I'm attempting to call SNPs that changed in allele frequency in a population. The population was sequenced at two times (before and after a drought) using pooled-sequencing of the whole genome. Fisher exact tests identified 7 million SNPs, which was comparable to a past study in this species which found 6 million SNPs across the whole genome. When I generate a Manhattan plot using the P values from fishers exact test and a Bonferroni corrected P value for 7M SNPs, about 4k SNPs are significant. This amount seems reasonable considering the population adapted to strong drought in between samplings and that I had several-hundred times coverage of the genome, which was greater than the previous study that found 6M SNPs. However, when I make a qqplot of these P values versus expected P values, most of the observed P values are well above the expected 1:1 line (image below). I calculated the genomic inflation factor lambda to be 2.06 by dividing the median observed chi-squared statistic by the expected median. One of the ways I've came across to correct for this inflation is to divide all observed test statistics by lambda and use the resulting "genomic corrected" P values. However, using this method seems overly conservative and results in only 23 SNPs reaching statistical significance.

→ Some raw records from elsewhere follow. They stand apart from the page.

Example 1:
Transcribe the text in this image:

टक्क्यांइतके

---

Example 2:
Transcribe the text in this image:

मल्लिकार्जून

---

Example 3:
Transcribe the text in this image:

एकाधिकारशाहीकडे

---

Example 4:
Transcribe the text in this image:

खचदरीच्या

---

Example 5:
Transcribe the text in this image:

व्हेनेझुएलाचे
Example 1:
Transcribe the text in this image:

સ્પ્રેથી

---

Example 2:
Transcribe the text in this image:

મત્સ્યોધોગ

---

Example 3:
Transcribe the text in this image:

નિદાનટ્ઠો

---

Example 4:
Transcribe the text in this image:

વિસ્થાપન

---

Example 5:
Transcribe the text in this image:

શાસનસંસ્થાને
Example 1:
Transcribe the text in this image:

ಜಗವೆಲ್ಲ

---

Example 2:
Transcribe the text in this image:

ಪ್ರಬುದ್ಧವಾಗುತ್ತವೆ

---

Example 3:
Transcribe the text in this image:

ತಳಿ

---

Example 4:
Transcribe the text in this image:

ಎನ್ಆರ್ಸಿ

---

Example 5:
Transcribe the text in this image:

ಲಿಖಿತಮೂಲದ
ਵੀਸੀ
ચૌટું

I'm interested in any thoughts or suggestions for dealing with the issue of P value inflation. On the one hand, I could probably just filter the 4k P values for those in exons and have a reasonable number to proceed. On the other hand, the qqplot indicates something else is going on that I should probably control for, like population structure. I'm aware of a few methods that can control for population structure in GWAS, but my data is pooled by population and so my understanding is those methods wouldn't apply with out individual-level data. Is there way I can easily correct for P value inflation? Or, do I need to analyze the data with a different approach/toolkit that can take population structure into account?

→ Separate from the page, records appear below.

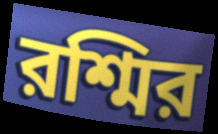
রশ্মির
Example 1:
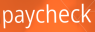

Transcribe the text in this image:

paycheck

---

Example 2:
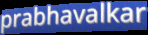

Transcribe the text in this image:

prabhavalkar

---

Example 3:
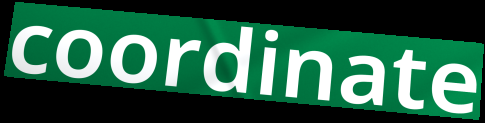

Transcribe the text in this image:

coordinate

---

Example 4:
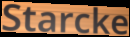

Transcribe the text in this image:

Starcke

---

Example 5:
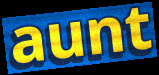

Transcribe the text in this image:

aunt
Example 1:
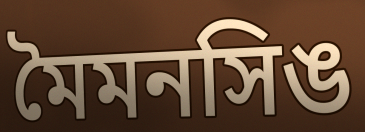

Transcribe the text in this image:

মৈমনসিঙ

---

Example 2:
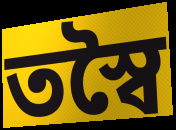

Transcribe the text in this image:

তস্বৈ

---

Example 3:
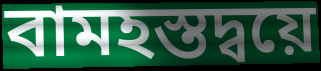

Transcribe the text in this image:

maybe one and two sided alternatives are the reason?
The fisher test I ran was two sided. The theoretical p values were constructed based on the number of observations for the fisher tests. I'm not sure I see how that could make a difference, can you clarify if you still think this could be the issue?
Your statistic is exactly 2x linearly inflated which makes it very suspicious =)
https://en.wikipedia.org/wiki/Fisher%27s_exact_test
It is difficult to me to judge what was exactly wrong since I do not see the formulas you used, but a linear inflation by 2x factor is certainly some multiplier that was omitted.
Thanks for your suggestion. I ran a fishers exact test with Popoolation2 and then calculated the expected p values for a uniform distribution of the number of SNPs that returned. I've looked back at my code and can't find anything to suggest a multiplier was left out, so I don't think this is the problem so I'll probably have to either thin SNPs (maybe inflated p values was caused by strong selective sweeps) or use a program that can account for population structure.
You have a perfect straight line, perfect linear dependency between two large vectors of values. Neither population structure not inflated p-values cause such perfect correlation, they usually affect only "tails" of distributions.